──────── Supplied information

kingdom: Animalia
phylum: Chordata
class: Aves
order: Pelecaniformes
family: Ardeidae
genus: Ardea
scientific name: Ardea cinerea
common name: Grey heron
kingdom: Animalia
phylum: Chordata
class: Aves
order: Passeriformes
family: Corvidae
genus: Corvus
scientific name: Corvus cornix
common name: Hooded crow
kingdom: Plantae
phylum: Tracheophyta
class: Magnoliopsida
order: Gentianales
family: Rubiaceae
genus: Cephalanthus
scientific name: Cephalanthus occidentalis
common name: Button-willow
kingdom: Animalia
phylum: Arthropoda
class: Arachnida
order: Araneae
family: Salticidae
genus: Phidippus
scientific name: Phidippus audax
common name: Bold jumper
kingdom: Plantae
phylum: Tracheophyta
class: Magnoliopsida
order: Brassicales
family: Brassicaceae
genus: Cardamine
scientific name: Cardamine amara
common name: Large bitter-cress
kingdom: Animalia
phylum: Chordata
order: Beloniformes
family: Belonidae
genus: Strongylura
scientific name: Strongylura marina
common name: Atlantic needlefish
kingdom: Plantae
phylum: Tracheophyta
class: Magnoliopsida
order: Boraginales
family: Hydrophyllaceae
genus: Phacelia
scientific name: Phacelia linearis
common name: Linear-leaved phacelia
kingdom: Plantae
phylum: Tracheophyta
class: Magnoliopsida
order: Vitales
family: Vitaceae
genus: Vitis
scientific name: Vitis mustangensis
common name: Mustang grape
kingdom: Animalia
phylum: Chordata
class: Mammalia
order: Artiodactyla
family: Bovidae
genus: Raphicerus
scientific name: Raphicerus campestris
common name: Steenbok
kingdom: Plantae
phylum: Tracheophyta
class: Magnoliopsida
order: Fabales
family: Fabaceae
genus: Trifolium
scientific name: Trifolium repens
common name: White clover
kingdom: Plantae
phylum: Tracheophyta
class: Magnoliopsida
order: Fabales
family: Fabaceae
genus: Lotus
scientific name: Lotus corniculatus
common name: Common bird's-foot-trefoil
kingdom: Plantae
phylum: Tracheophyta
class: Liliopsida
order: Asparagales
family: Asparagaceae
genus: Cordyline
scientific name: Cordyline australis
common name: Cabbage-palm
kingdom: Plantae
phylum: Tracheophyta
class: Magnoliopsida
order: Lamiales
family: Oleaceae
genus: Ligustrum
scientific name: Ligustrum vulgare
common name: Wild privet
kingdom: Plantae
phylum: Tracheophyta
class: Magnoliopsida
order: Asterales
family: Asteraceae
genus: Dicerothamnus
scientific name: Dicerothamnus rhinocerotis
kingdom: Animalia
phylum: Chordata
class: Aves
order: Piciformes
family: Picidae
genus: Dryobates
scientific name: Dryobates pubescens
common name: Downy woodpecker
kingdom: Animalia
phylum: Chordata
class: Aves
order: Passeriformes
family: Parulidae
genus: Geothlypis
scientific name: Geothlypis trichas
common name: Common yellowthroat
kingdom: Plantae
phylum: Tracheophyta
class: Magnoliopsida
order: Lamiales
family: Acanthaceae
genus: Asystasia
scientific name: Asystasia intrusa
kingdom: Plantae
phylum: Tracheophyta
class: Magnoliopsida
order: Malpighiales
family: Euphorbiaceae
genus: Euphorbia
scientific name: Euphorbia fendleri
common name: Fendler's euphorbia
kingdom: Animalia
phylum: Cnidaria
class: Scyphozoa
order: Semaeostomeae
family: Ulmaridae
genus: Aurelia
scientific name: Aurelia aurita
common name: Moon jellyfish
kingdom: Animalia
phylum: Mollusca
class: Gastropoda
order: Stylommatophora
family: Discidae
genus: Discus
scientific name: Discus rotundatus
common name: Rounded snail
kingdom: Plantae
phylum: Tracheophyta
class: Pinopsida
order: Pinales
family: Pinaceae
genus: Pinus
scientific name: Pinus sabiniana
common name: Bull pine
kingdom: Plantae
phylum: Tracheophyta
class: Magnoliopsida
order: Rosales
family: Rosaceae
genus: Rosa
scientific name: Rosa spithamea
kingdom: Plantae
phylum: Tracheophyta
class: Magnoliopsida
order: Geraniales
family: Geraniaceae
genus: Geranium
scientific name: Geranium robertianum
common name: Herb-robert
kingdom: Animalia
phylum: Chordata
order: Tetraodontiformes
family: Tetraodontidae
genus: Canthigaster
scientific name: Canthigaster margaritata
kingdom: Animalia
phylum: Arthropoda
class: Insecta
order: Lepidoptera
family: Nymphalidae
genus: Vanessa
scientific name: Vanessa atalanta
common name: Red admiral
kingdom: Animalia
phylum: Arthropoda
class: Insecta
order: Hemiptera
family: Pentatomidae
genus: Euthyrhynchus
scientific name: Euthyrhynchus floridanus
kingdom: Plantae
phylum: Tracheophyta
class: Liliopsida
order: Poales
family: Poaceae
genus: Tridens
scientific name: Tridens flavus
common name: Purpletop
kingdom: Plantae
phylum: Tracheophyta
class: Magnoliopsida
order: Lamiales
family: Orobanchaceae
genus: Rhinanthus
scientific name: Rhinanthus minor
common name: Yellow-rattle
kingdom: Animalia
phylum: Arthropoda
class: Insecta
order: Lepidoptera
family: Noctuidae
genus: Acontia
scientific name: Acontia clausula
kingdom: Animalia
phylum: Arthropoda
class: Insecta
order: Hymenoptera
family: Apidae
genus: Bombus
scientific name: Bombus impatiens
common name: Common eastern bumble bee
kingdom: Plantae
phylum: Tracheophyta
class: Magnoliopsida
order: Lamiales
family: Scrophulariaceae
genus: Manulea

────────────────

Copy every line of the material above word for word, in the same order, leaving nothing out.

§ Solution to the problem:
kingdom: Animalia
phylum: Chordata
class: Aves
order: Pelecaniformes
family: Ardeidae
genus: Ardea
scientific name: Ardea cinerea
common name: Grey heron
kingdom: Animalia
phylum: Chordata
class: Aves
order: Passeriformes
family: Corvidae
genus: Corvus
scientific name: Corvus cornix
common name: Hooded crow
kingdom: Plantae
phylum: Tracheophyta
class: Magnoliopsida
order: Gentianales
family: Rubiaceae
genus: Cephalanthus
scientific name: Cephalanthus occidentalis
common name: Button-willow
kingdom: Animalia
phylum: Arthropoda
class: Arachnida
order: Araneae
family: Salticidae
genus: Phidippus
scientific name: Phidippus audax
common name: Bold jumper
kingdom: Plantae
phylum: Tracheophyta
class: Magnoliopsida
order: Brassicales
family: Brassicaceae
genus: Cardamine
scientific name: Cardamine amara
common name: Large bitter-cress
kingdom: Animalia
phylum: Chordata
order: Beloniformes
family: Belonidae
genus: Strongylura
scientific name: Strongylura marina
common name: Atlantic needlefish
kingdom: Plantae
phylum: Tracheophyta
class: Magnoliopsida
order: Boraginales
family: Hydrophyllaceae
genus: Phacelia
scientific name: Phacelia linearis
common name: Linear-leaved phacelia
kingdom: Plantae
phylum: Tracheophyta
class: Magnoliopsida
order: Vitales
family: Vitaceae
genus: Vitis
scientific name: Vitis mustangensis
common name: Mustang grape
kingdom: Animalia
phylum: Chordata
class: Mammalia
order: Artiodactyla
family: Bovidae
genus: Raphicerus
scientific name: Raphicerus campestris
common name: Steenbok
kingdom: Plantae
phylum: Tracheophyta
class: Magnoliopsida
order: Fabales
family: Fabaceae
genus: Trifolium
scientific name: Trifolium repens
common name: White clover
kingdom: Plantae
phylum: Tracheophyta
class: Magnoliopsida
order: Fabales
family: Fabaceae
genus: Lotus
scientific name: Lotus corniculatus
common name: Common bird's-foot-trefoil
kingdom: Plantae
phylum: Tracheophyta
class: Liliopsida
order: Asparagales
family: Asparagaceae
genus: Cordyline
scientific name: Cordyline australis
common name: Cabbage-palm
kingdom: Plantae
phylum: Tracheophyta
class: Magnoliopsida
order: Lamiales
family: Oleaceae
genus: Ligustrum
scientific name: Ligustrum vulgare
common name: Wild privet
kingdom: Plantae
phylum: Tracheophyta
class: Magnoliopsida
order: Asterales
family: Asteraceae
genus: Dicerothamnus
scientific name: Dicerothamnus rhinocerotis
kingdom: Animalia
phylum: Chordata
class: Aves
order: Piciformes
family: Picidae
genus: Dryobates
scientific name: Dryobates pubescens
common name: Downy woodpecker
kingdom: Animalia
phylum: Chordata
class: Aves
order: Passeriformes
family: Parulidae
genus: Geothlypis
scientific name: Geothlypis trichas
common name: Common yellowthroat
kingdom: Plantae
phylum: Tracheophyta
class: Magnoliopsida
order: Lamiales
family: Acanthaceae
genus: Asystasia
scientific name: Asystasia intrusa
kingdom: Plantae
phylum: Tracheophyta
class: Magnoliopsida
order: Malpighiales
family: Euphorbiaceae
genus: Euphorbia
scientific name: Euphorbia fendleri
common name: Fendler's euphorbia
kingdom: Animalia
phylum: Cnidaria
class: Scyphozoa
order: Semaeostomeae
family: Ulmaridae
genus: Aurelia
scientific name: Aurelia aurita
common name: Moon jellyfish
kingdom: Animalia
phylum: Mollusca
class: Gastropoda
order: Stylommatophora
family: Discidae
genus: Discus
scientific name: Discus rotundatus
common name: Rounded snail
kingdom: Plantae
phylum: Tracheophyta
class: Pinopsida
order: Pinales
family: Pinaceae
genus: Pinus
scientific name: Pinus sabiniana
common name: Bull pine
kingdom: Plantae
phylum: Tracheophyta
class: Magnoliopsida
order: Rosales
family: Rosaceae
genus: Rosa
scientific name: Rosa spithamea
kingdom: Plantae
phylum: Tracheophyta
class: Magnoliopsida
order: Geraniales
family: Geraniaceae
genus: Geranium
scientific name: Geranium robertianum
common name: Herb-robert
kingdom: Animalia
phylum: Chordata
order: Tetraodontiformes
family: Tetraodontidae
genus: Canthigaster
scientific name: Canthigaster margaritata
kingdom: Animalia
phylum: Arthropoda
class: Insecta
order: Lepidoptera
family: Nymphalidae
genus: Vanessa
scientific name: Vanessa atalanta
common name: Red admiral
kingdom: Animalia
phylum: Arthropoda
class: Insecta
order: Hemiptera
family: Pentatomidae
genus: Euthyrhynchus
scientific name: Euthyrhynchus floridanus
kingdom: Plantae
phylum: Tracheophyta
class: Liliopsida
order: Poales
family: Poaceae
genus: Tridens
scientific name: Tridens flavus
common name: Purpletop
kingdom: Plantae
phylum: Tracheophyta
class: Magnoliopsida
order: Lamiales
family: Orobanchaceae
genus: Rhinanthus
scientific name: Rhinanthus minor
common name: Yellow-rattle
kingdom: Animalia
phylum: Arthropoda
class: Insecta
order: Lepidoptera
family: Noctuidae
genus: Acontia
scientific name: Acontia clausula
kingdom: Animalia
phylum: Arthropoda
class: Insecta
order: Hymenoptera
family: Apidae
genus: Bombus
scientific name: Bombus impatiens
common name: Common eastern bumble bee
kingdom: Plantae
phylum: Tracheophyta
class: Magnoliopsida
order: Lamiales
family: Scrophulariaceae
genus: Manulea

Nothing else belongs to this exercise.